**Aangeleverd fragment:**
In memoriam Werner van der Weg
Op 24 februari 1964 stapte ik een gemeenschap binnen waarvan ik het bestaan niet vermoedde, een
orkest van onderzoekers en technici die lief en leed deelden op weg naar het gezamenlijke doel; ik
mocht aansluiten en Werner werd m'n buddy voor zevenveertig jaar.
Ons lab leek net een fabriek met schitterende apparaten die in de eigen tekenkamer waren
ontworpen, in de werkplaats gemaakt en door onze technici opgebouwd in een hal vol glimmend
roestvrij staal, reutelende pompen, klappende kleppen en hoogspanningsvonken, enorme magneten
en ingewikkelde elektronica, bedieningspanelen met meters, lampjes en schakelaars. Grote
complexe instrumenten, meer dan mans hoog, waaraan we werkten met de hele groep, en Werner
leerde mij, voor 's avonds of in het weekend, hoe je zo'n apparaat ook zelfstandig kon bedienen.
Deze fabriek van Jaap Kistemaker werd, na het succes van de uraniumscheiding, omgetoverd tot
promotiefabriek en Werner en ik behoorden tot de eerste generatie promovendi. Ik was paranimf bij
zijn promotie en hij een jaar later bij die van mij.

**Opdrachtmateriaal:**

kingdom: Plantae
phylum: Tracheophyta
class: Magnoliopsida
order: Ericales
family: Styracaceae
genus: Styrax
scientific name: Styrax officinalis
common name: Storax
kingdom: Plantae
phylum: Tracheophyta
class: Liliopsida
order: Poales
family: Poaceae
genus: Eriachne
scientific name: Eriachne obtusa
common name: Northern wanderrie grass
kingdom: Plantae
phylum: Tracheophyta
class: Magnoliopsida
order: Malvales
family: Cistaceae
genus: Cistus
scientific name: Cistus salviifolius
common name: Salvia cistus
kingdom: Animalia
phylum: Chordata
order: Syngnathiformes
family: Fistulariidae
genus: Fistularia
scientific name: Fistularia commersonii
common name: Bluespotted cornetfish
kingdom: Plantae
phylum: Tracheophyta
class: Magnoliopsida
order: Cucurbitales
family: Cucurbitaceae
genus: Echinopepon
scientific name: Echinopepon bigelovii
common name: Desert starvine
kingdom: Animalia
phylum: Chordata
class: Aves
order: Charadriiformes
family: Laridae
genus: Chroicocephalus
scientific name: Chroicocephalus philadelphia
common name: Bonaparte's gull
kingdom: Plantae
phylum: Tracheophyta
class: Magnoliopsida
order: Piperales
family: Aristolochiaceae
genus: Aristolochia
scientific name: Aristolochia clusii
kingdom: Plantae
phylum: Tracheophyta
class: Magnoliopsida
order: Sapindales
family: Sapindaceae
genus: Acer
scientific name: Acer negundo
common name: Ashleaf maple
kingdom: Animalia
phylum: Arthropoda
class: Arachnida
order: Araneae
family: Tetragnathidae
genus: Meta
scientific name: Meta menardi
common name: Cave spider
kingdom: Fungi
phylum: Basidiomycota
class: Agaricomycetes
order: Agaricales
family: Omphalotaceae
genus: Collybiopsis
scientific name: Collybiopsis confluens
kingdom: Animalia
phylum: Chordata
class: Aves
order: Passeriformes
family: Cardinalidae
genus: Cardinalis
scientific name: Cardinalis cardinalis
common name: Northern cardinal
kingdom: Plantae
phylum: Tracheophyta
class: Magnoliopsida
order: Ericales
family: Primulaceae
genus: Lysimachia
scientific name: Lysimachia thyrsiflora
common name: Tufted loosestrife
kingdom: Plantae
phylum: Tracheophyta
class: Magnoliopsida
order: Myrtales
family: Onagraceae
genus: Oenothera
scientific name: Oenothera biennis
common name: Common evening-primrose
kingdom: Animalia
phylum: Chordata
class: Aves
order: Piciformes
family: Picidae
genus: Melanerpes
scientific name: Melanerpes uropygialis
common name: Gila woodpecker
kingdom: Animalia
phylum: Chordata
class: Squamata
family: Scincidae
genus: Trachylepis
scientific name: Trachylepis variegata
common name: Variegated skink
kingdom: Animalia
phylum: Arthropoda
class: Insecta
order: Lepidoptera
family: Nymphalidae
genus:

**Opgave 1:** Schrijf uit de tekst over Werner van der Weg letterlijk het deel uit dat begint met de woorden "Deze fabriek van" en eindigt met "die van mij.".
**Opgave 2:** Zet het stuk van de lijst dat begint bij de regel met "common name: Tufted loosestrife" en eindigt bij de regel met "family: Scincidae", beide inbegrepen, om in een Markdown-tabel met de kolommen Nummer en Regel, en laat lege regels weg.
De tekst en de lijst hebben niets met elkaar te maken.

**Uitwerking 1:**
Deze fabriek van Jaap Kistemaker werd, na het succes van de uraniumscheiding, omgetoverd tot
promotiefabriek en Werner en ik behoorden tot de eerste generatie promovendi. Ik was paranimf bij
zijn promotie en hij een jaar later bij die van mij.

**Uitwerking 2:**
| Nummer | Regel |
|---|---|
| 1 | common name: Tufted loosestrife |
| 2 | kingdom: Plantae |
| 3 | phylum: Tracheophyta |
| 4 | class: Magnoliopsida |
| 5 | order: Myrtales |
| 6 | family: Onagraceae |
| 7 | genus: Oenothera |
| 8 | scientific name: Oenothera biennis |
| 9 | common name: Common evening-primrose |
| 10 | kingdom: Animalia |
| 11 | phylum: Chordata |
| 12 | class: Aves |
| 13 | order: Piciformes |
| 14 | family: Picidae |
| 15 | genus: Melanerpes |
| 16 | scientific name: Melanerpes uropygialis |
| 17 | common name: Gila woodpecker |
| 18 | kingdom: Animalia |
| 19 | phylum: Chordata |
| 20 | class: Squamata |
| 21 | family: Scincidae |